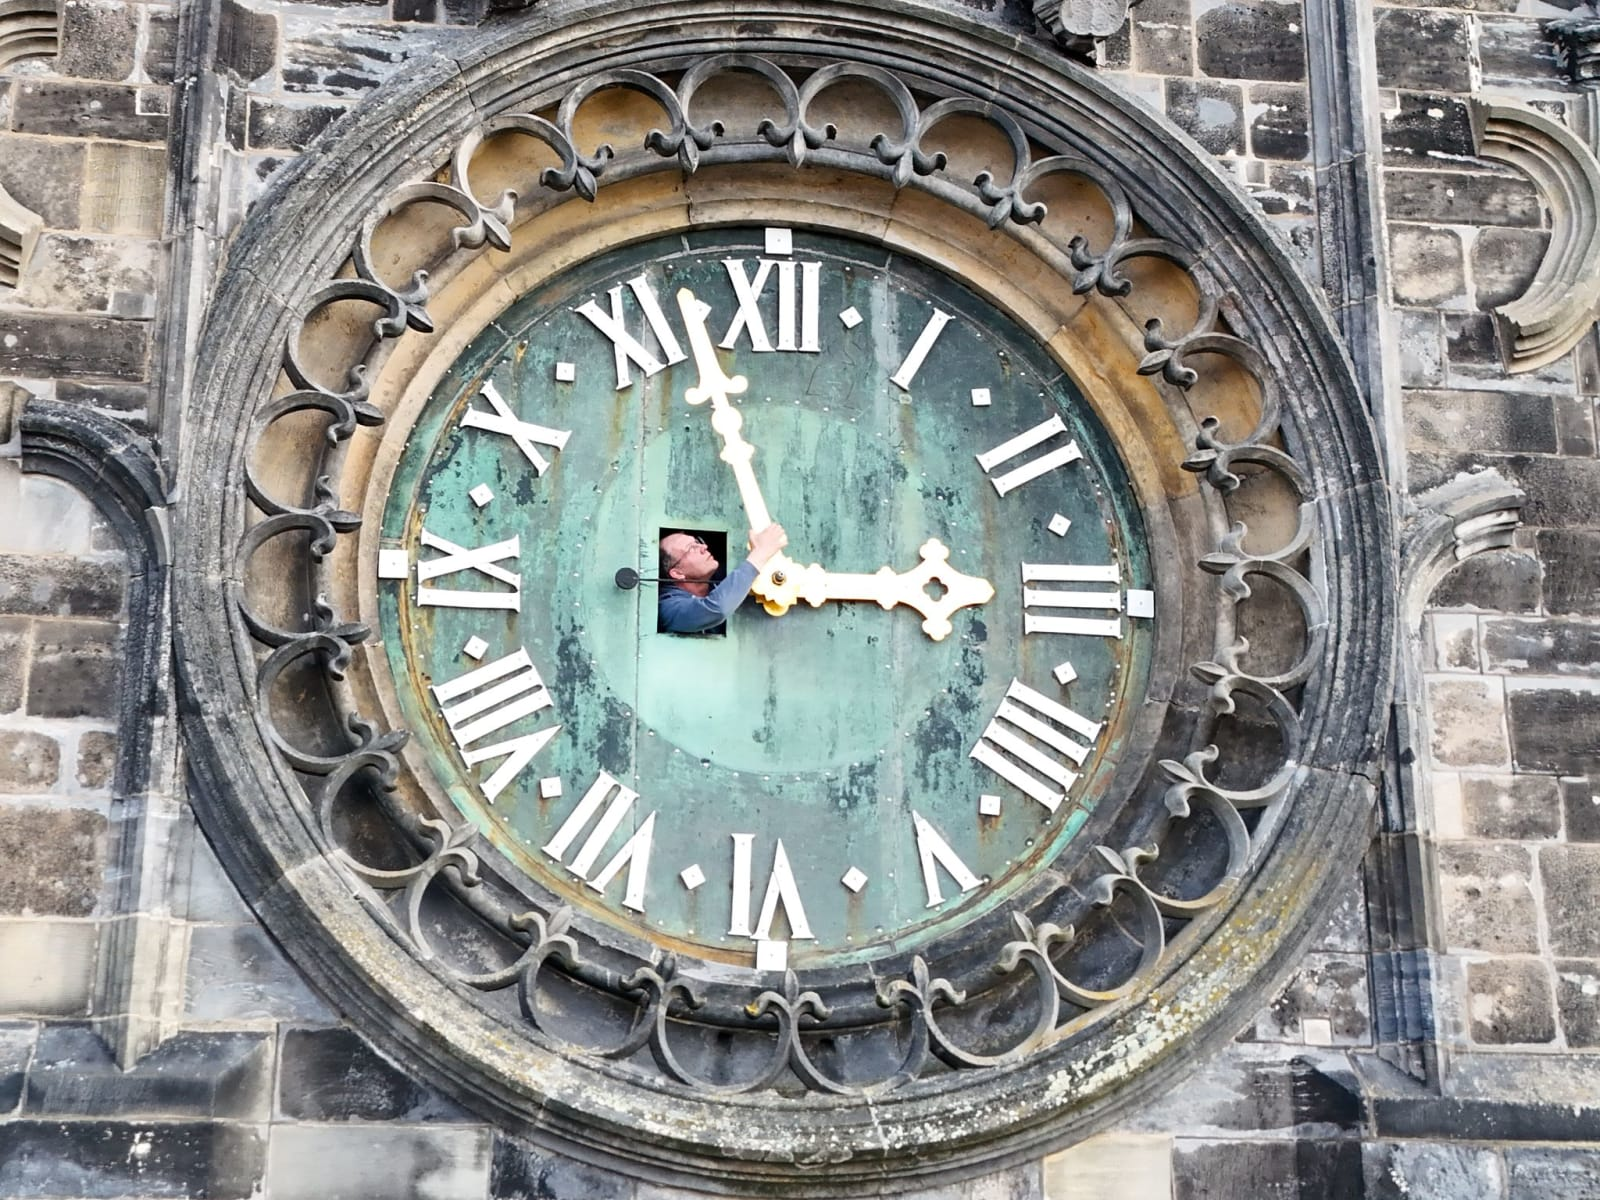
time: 2:57
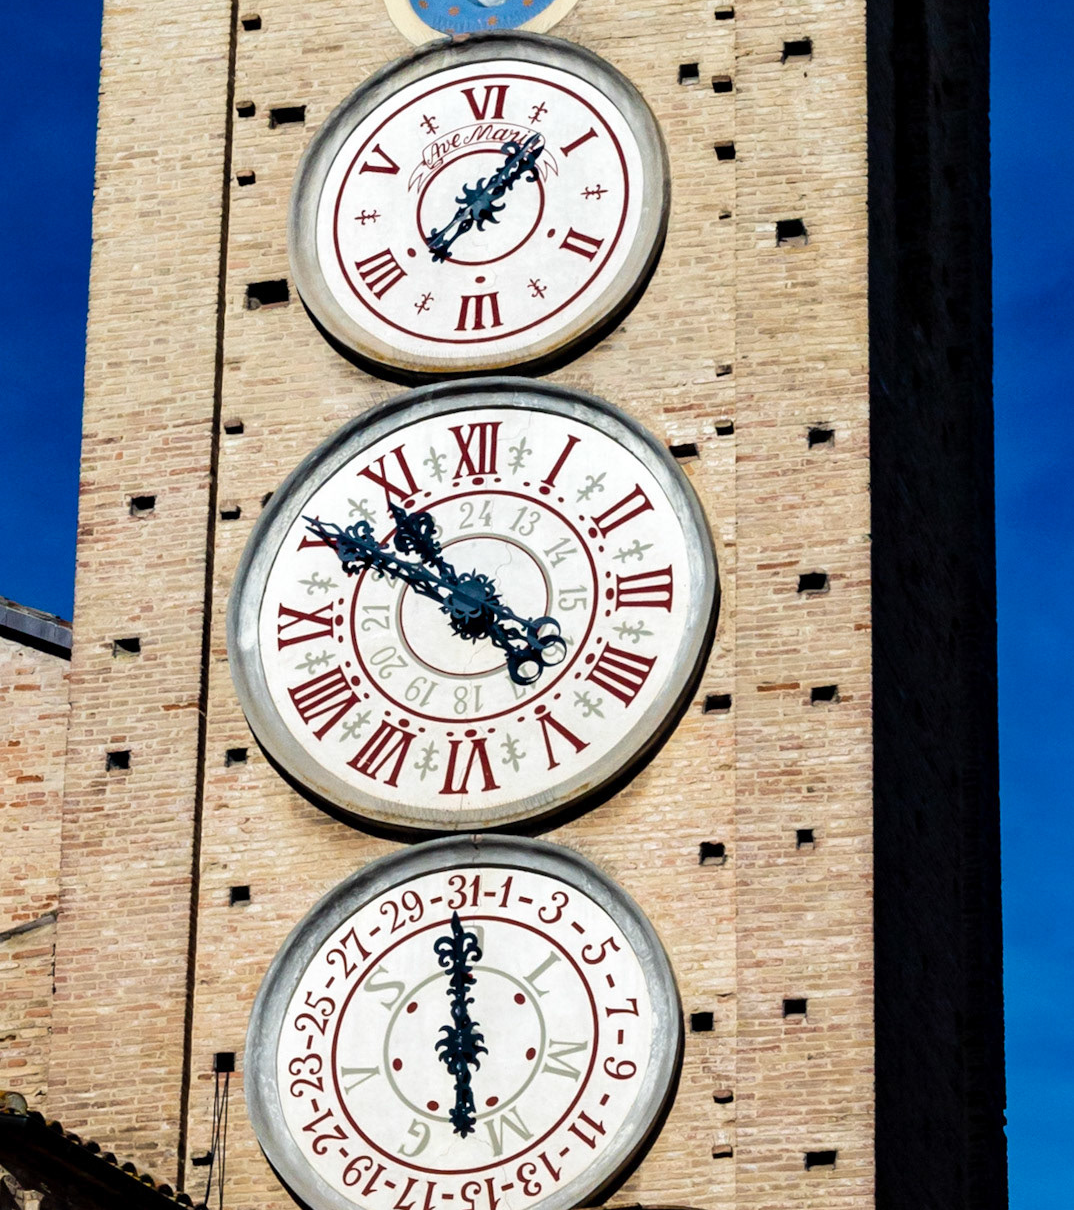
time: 10:50
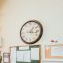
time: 1:16
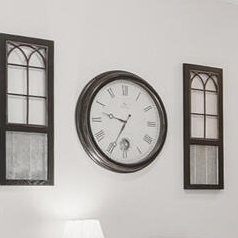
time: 9:34
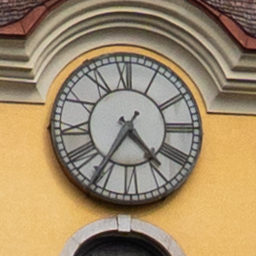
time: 4:35
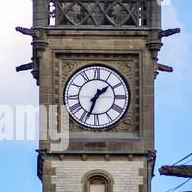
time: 1:33
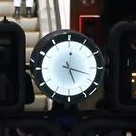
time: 5:18
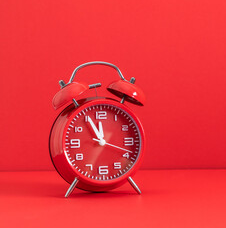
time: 11:55
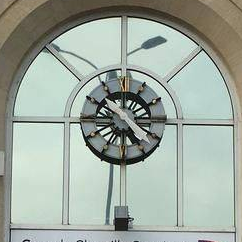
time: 4:49
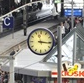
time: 11:15
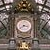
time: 3:39
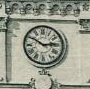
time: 2:50
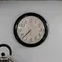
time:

#### STATED GOAL
Copy out every line of the records above word for word, leaving out the pictures.

#### ANSWER TO THIS PROBLEM
time: 2:57
time: 10:50
time: 1:16
time: 9:34
time: 4:35
time: 1:33
time: 5:18
time: 11:55
time: 4:49
time: 11:15
time: 3:39
time: 2:50
time:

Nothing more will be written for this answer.